Tabulating term frequencies

Corpus can tabulate type or n-gram occurrence frequencies:

  • term_counts() for tabulating term occurrence frequencies, aggregating over a set of texts.

  • term_matrix() for computing a term frequency matrix or its transpose (a "document-by-term matrix" or "term-by-document" matrix).

  • term_frame() for computing a data frame with one row for each non-zero entry of the term matrix, with columns "text", "term", and "count".

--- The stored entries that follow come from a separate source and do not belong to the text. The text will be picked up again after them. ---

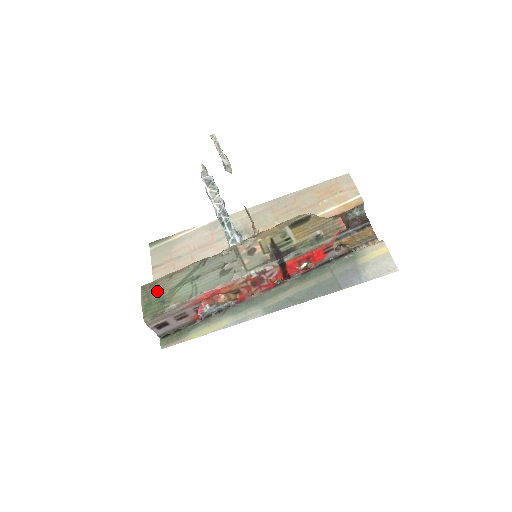
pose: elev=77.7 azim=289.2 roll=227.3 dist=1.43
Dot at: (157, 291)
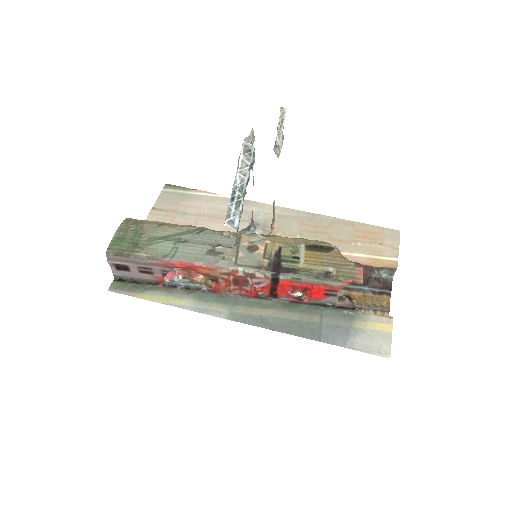
Dot at: (137, 231)
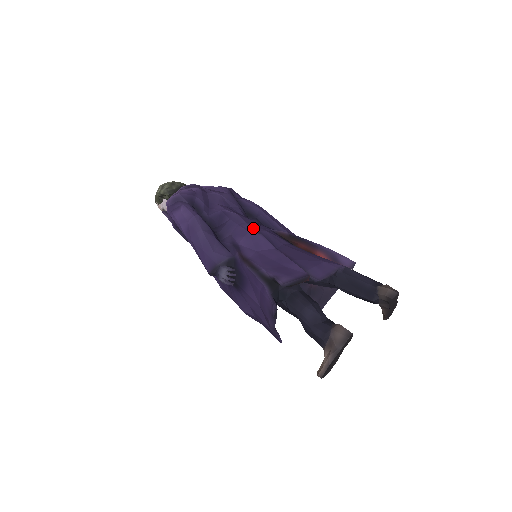
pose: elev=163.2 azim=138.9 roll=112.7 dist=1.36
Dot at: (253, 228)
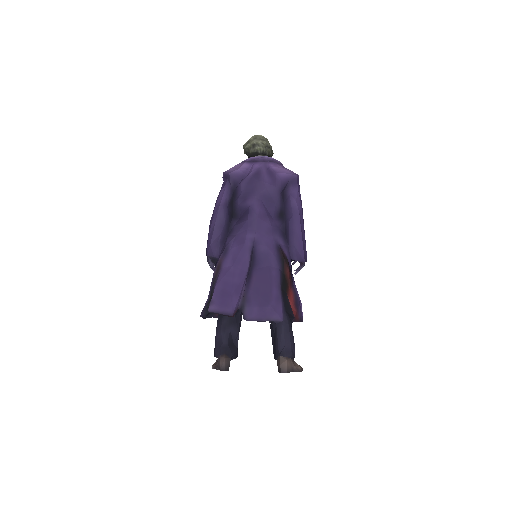
Dot at: (253, 241)
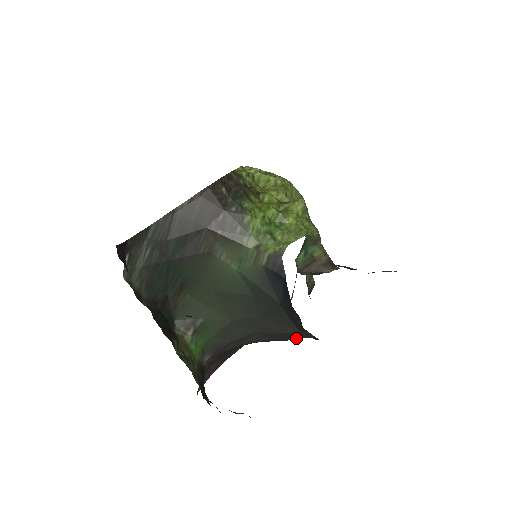
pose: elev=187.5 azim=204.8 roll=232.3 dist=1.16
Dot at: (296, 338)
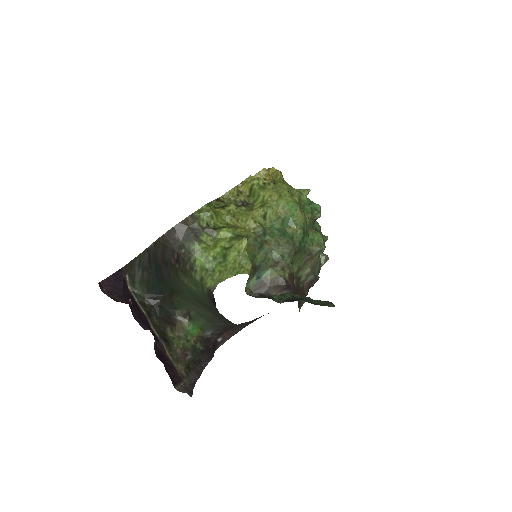
Dot at: occluded
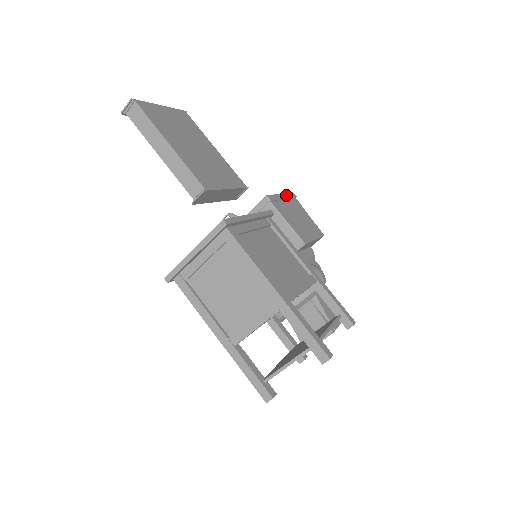
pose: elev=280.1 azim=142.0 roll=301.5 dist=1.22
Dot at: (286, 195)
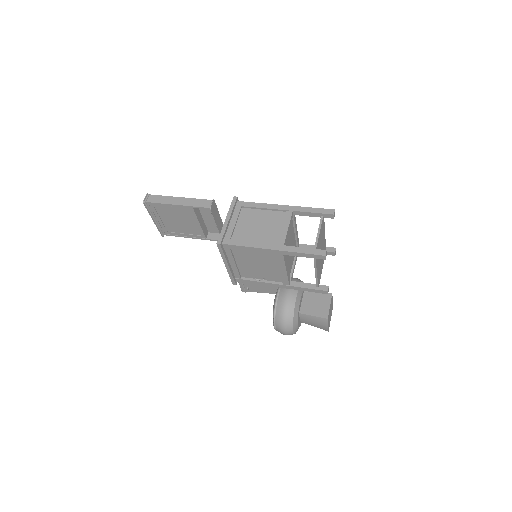
Dot at: occluded
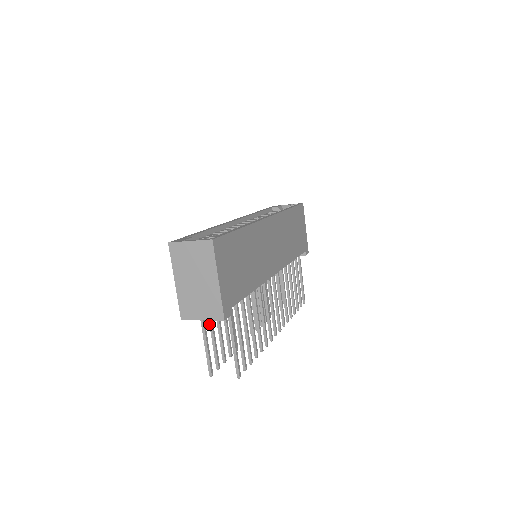
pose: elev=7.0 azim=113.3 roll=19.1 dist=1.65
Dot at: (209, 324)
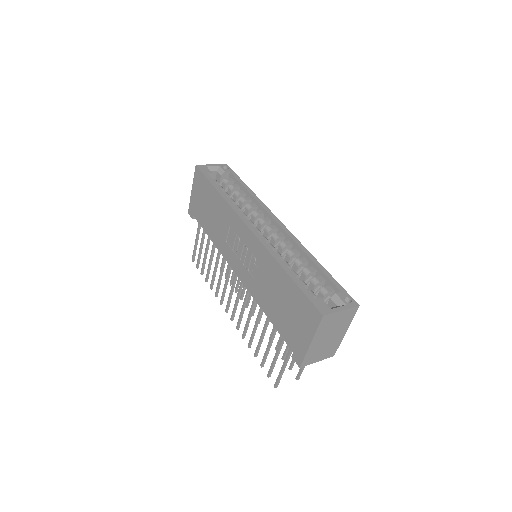
Dot at: (279, 350)
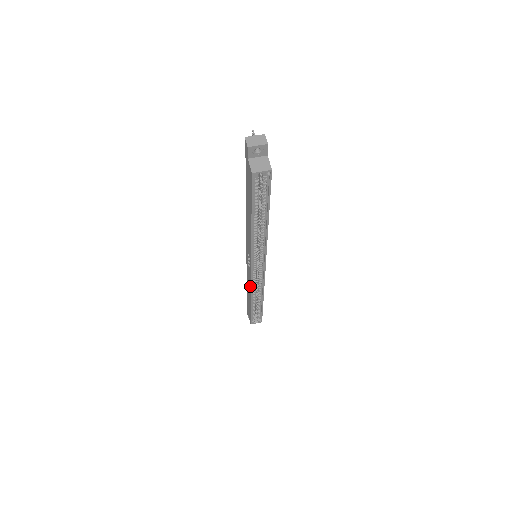
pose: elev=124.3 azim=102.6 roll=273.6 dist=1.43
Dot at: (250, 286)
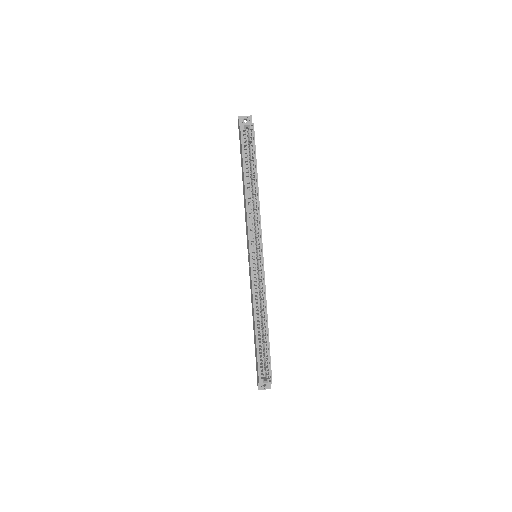
Dot at: (252, 293)
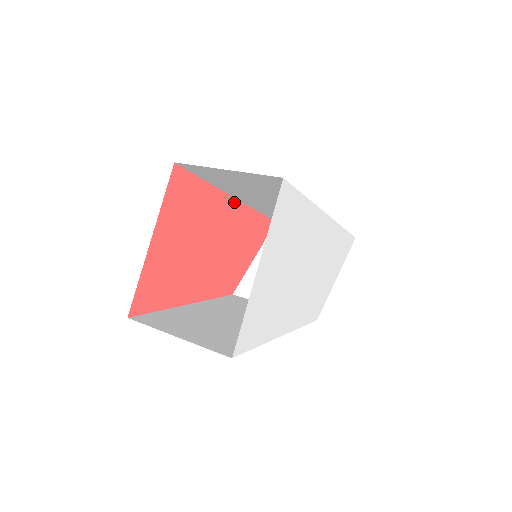
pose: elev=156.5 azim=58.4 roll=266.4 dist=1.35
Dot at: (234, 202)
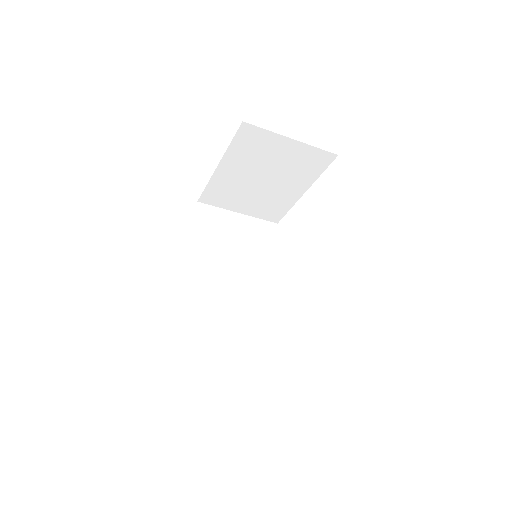
Dot at: (189, 282)
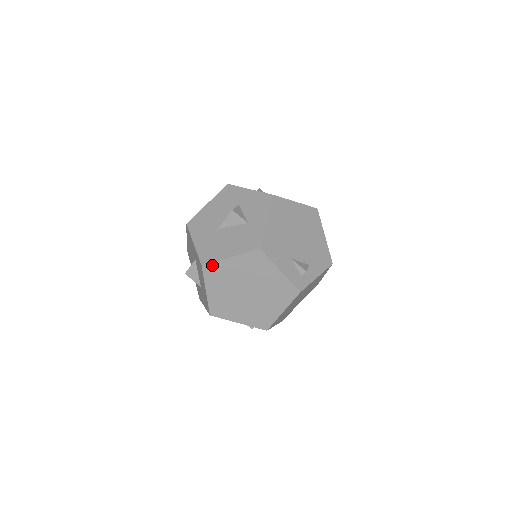
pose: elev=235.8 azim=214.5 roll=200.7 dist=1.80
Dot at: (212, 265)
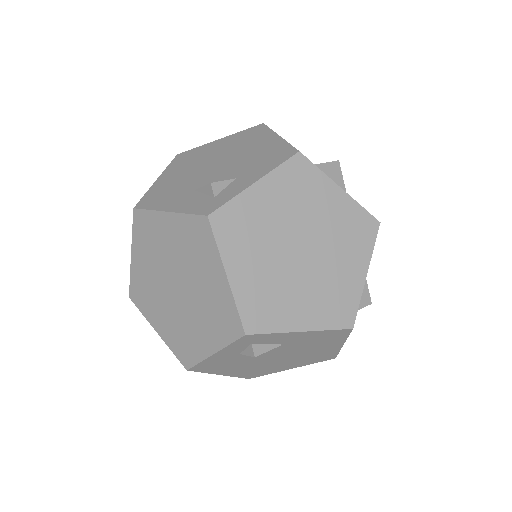
Dot at: (132, 286)
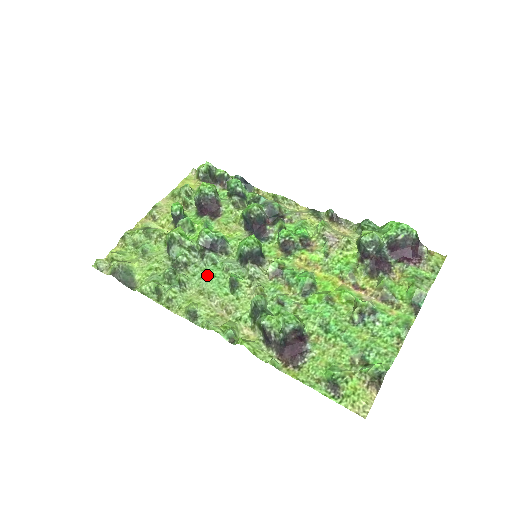
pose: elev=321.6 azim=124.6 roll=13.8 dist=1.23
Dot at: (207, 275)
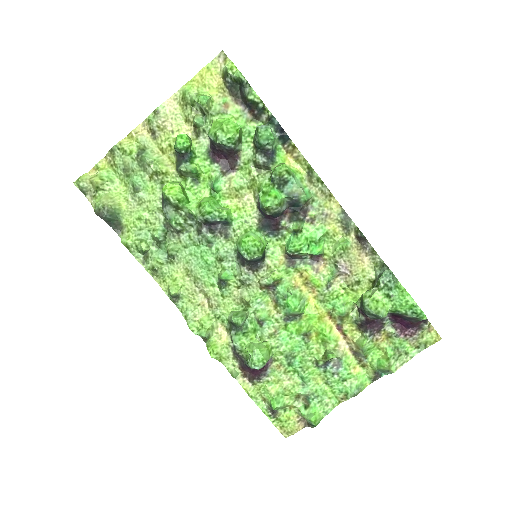
Dot at: (199, 256)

All three functions allow weighting the texts. Both term_matrix() and term_frame() allow selecting a specific term set, and they allow you to specifying a grouping factor to aggregate over.

Building from source

To install the latest development version of the package, run the following sequence of commands in R:

local({
    dir <- tempfile()
    cmd <- paste("git clone --recursive",
                 shQuote("https://github.com/patperry/r-corpus.git"),
                 shQuote(dir))
    system(cmd)
    devtools::install(dir)

    # optional: run the tests
    # must be in C locale for consistent string sorting
    collate <- Sys.getlocale("LC_COLLATE")
    Sys.setlocale("LC_COLLATE", "C")
    devtools::test(dir)
    Sys.setlocale("LC_COLLATE", collate) # restore the original locale

    # optional: remove the temporary files
    unlink(dir, recursive = TRUE)
})

Note that the package uses a git submodule, so you cannot use devtools::install_github to install it.

To obtain the source code, clone the repository and the submodules:

git clone --recursive https://github.com/patperry/r-corpus.git

The --recursive flag is to make sure that the corpus library also gets cloned. If you forget the --recursive flag, you can manually clone the submodule with the following commands:

cd r-corpus
git submodule update --init

There are no other dependencies.

License

Corpus is released under the Apache Licence, Version 2.0.